KPMG International’s latest half-yearly global M&A survey said Indian companies saw a significant decline in outbound M&A activity in the first half of 2013 against the second half of last year.
The ‘High Growth Markets International Acquisition Tracker’ said on Tuesday that Indian companies acquired 18 companies in the developed markets in H12013, compared with 33 such deals in H22012. KPMG, however, found out that inbound M&A activity increased. Companies from the developed markets targeted 45 Indian companies in the first-half this year against 44 in the second-half of last year.
The Tracker looks at deal flows between 15 developed economies and 13 high-growth economies, including India. KPMG produces the Tracker every six months to give an up-to-date picture of cross-border merger and acquisition activity.

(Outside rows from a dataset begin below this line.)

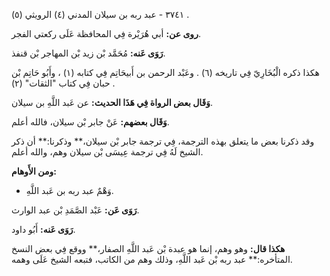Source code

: ٣٧٤١ - عبد ربه بن سيلان المدني (٤) الرويثي (٥) .

**روى عن:** أبي هُرَيْرة فِي المحافظة عَلَى ركعتي الفجر.

**رَوَى عَنه:** مُحَمَّد بْن زيد بْن المهاجر بْن قنفذ.

هكذا ذكره الْبُخَارِيّ فِي تاريخه (٦) . وعَبْد الرحمن بن أَبيحَاتِم فِي كتابه (١) ، وأَبُو حَاتِم بْن حبان فِي كتاب "الثقات" (٢) .

**وَقَال بعض الرواة فِي هَذَا الحديث:** عن عَبد اللَّهِ بن سيلان.

**وَقَال بعضهم:** عَنْ جابر بْن سيلان، فالله أعلم.

وقد ذكرنا بعض ما يتعلق بهذه الترجمة، فِي ترجمة جابر بْن سيلان،** وذكرنا:** أن ذكر الشيخ لَهُ فِي ترجمة عِيسَى بْن سيلان وهم، والله أعلم.

**ومن الأَوهام:**

- وَهْمٌ عبد ربه بن عَبد اللَّهِ.

**رَوَى عَن:** عَبْد الصَّمَدِ بْن عبد الوارث.

**رَوَى عَنه:** أَبُو داود.

**هكذا قال:** وهو وهم، إنما هو عبدة بْن عَبد اللَّهِ الصفار،** ووقع فِي بعض النسخ المتأخره:** عبد ربه بْن عَبد اللَّهِ، وذلك وهم من الكاتب، فتبعه الشيخ عَلَى وهمه.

Utkarsh Palnitkar, Head of the Transactions & Restructuring desk at KPMG in India, said: “Slow progress of economic reforms combined with increasing inflation rates and depreciation of the Indian currency against the US dollar have had an impact on M&A activity in India. He said after a slow start in the first quarter, the second quarter of 2013 saw a resurgence in M&A activity on the back of some cross-border deals such as Apollo Tyres-Cooper Tire, Mahindra-CIE along with Unilever’s stake increase in Hindustan Unilever and the Jet-Etihad deal, which is currently underway.

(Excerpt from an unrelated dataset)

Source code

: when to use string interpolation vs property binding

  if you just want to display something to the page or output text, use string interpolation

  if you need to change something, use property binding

“While the outlook for 2013 remains uncertain, we believe that the uptick in M&A activity as witnessed between April to June 2013 may drive a return of confidence in boardrooms as well as help in improving global investor sentiment,” Palnitkar observed.

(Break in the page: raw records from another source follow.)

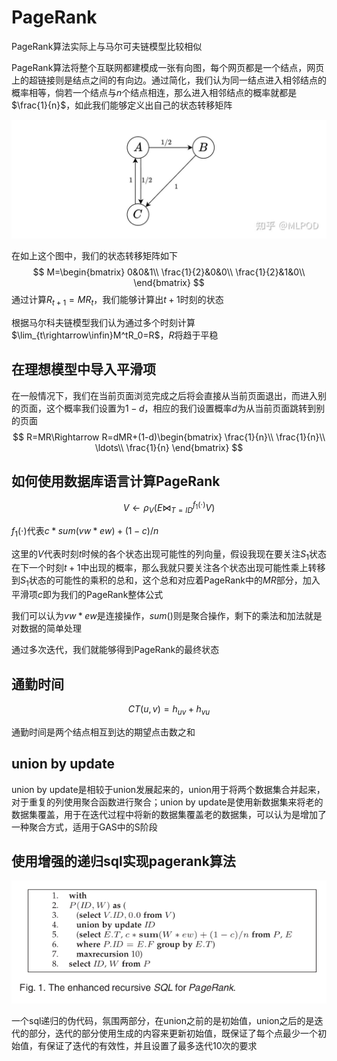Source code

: # PageRank

PageRank算法实际上与马尔可夫链模型比较相似

PageRank算法将整个互联网都建模成一张有向图，每个网页都是一个结点，网页上的超链接则是结点之间的有向边。通过简化，我们认为同一结点进入相邻结点的概率相等，倘若一个结点与$n$个结点相连，那么进入相邻结点的概率就都是$\frac{1}{n}$，如此我们能够定义出自己的状态转移矩阵

![2](.\pic\2.jpg)

在如上这个图中，我们的状态转移矩阵如下
$$
M=\begin{bmatrix}
0&0&1\\
\frac{1}{2}&0&0\\
\frac{1}{2}&1&0\\
\end{bmatrix}
$$
通过计算$R_{t+1}=MR_t$，我们能够计算出$t+1$时刻的状态

根据马尔科夫链模型我们认为通过多个时刻计算$\lim_{t\rightarrow\infin}M^tR_0=R$，$R$将趋于平稳

## 在理想模型中导入平滑项

在一般情况下，我们在当前页面浏览完成之后将会直接从当前页面退出，而进入别的页面，这个概率我们设置为$1-d$，相应的我们设置概率$d$为从当前页面跳转到别的页面
$$
R=MR\Rightarrow R=dMR+(1-d)\begin{bmatrix}
\frac{1}{n}\\
\frac{1}{n}\\
\ldots\\
\frac{1}{n}
\end{bmatrix}
$$

## 如何使用数据库语言计算PageRank

$$
V\leftarrow\rho_V(E\bowtie^{f_1(\cdot)}_{T=ID}V)
$$

$f_1(\cdot)$代表$c*sum(vw*ew)+(1-c)/n$

这里的$V$代表时刻$t$时候的各个状态出现可能性的列向量，假设我现在要关注$S_1$状态在下一个时刻$t+1$中出现的概率，那么我就只要关注各个状态出现可能性乘上转移到$S_1$状态的可能性的乘积的总和，这个总和对应着PageRank中的$MR$部分，加入平滑项$c$即为我们的PageRank整体公式

我们可以认为$vw*ew$是连接操作，$sum()$则是聚合操作，剩下的乘法和加法就是对数据的简单处理

通过多次迭代，我们就能够得到PageRank的最终状态

## 通勤时间

$$
CT(u,v)=h_{uv}+h_{vu}
$$

通勤时间是两个结点相互到达的期望点击数之和

## union by update

union by update是相较于union发展起来的，union用于将两个数据集合并起来，对于重复的列使用聚合函数进行聚合；union by update是使用新数据集来将老的数据集覆盖，用于在迭代过程中将新的数据集覆盖老的数据集，可以认为是增加了一种聚合方式，适用于GAS中的S阶段

## 使用增强的递归sql实现pagerank算法

![](./pic/3.png)

一个sql递归的伪代码，氛围两部分，在union之前的是初始值，union之后的是迭代的部分，迭代的部分使用生成的内容来更新初始值，既保证了每个点最少一个初始值，有保证了迭代的有效性，并且设置了最多迭代10次的要求

##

Vikram Hosangady, KPMG in India’s Head of Transaction Services and Private Equity said, “India will remain an interesting destination for investments”. However, he felt, M&A activity is now more likely to reflect changed realities, with acquirers expected to focus more on due diligence prior to making an investment.
“It is also important for buyers to create business plans to reflect realistic assumptions and the true potential of the business. With PEs we are more likely to see control transactions, especially by global buyout firms, along with realistic valuations. For international buyers, getting a deal done in India may require greater flexibility on the deal structures,” he added.